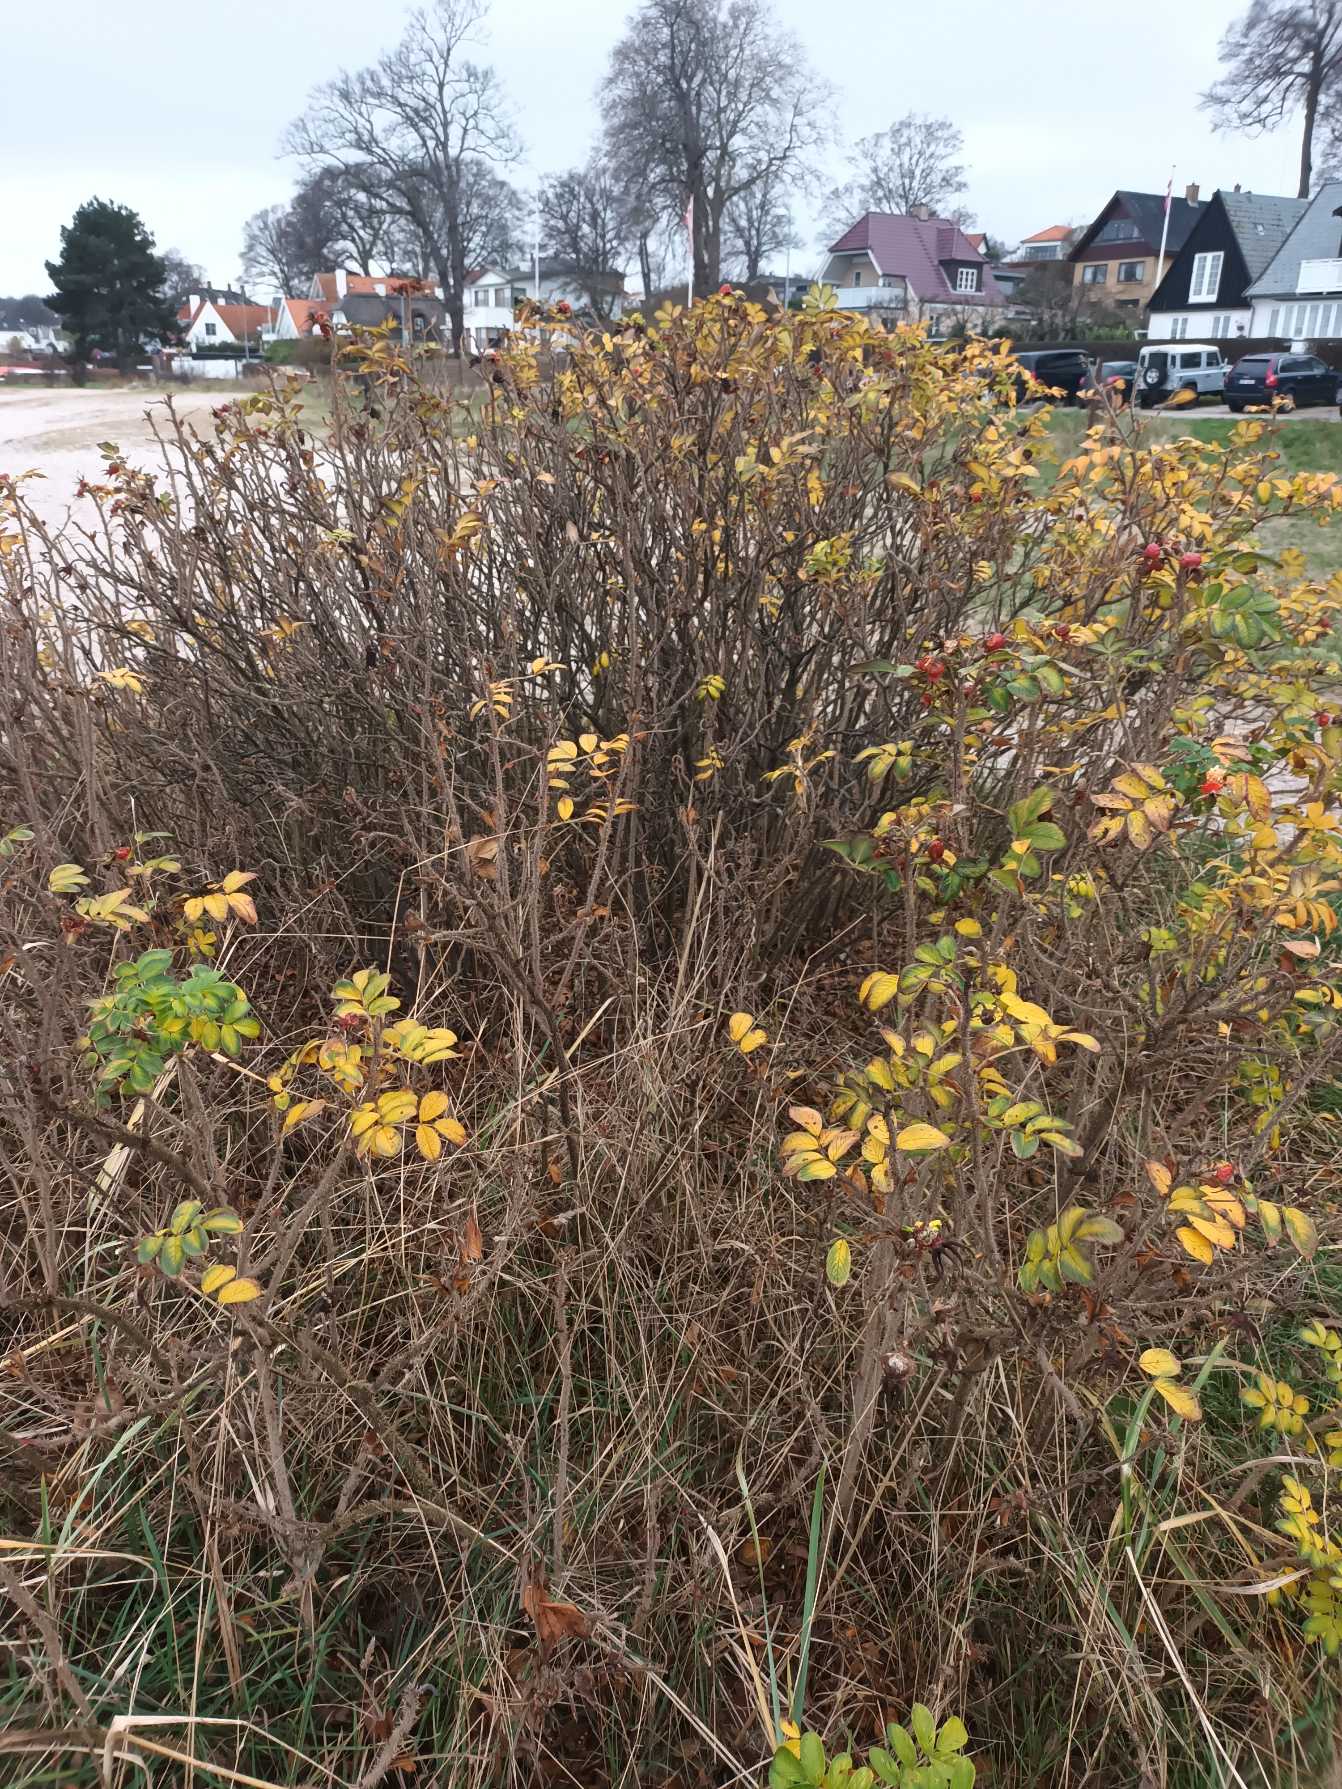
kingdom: Plantae
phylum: Tracheophyta
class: Magnoliopsida
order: Rosales
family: Rosaceae
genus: Rosa
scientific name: Rosa rugosa
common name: Rynket rose
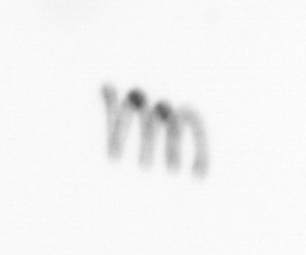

────────

> _OBJECTIVE_
Copy out the lines above word for word, leaving out the pictures.

> _CORRECT OUTPUT_
kingdom: Plantae
phylum: Tracheophyta
class: Magnoliopsida
order: Rosales
family: Rosaceae
genus: Rosa
scientific name: Rosa rugosa
common name: Rynket rose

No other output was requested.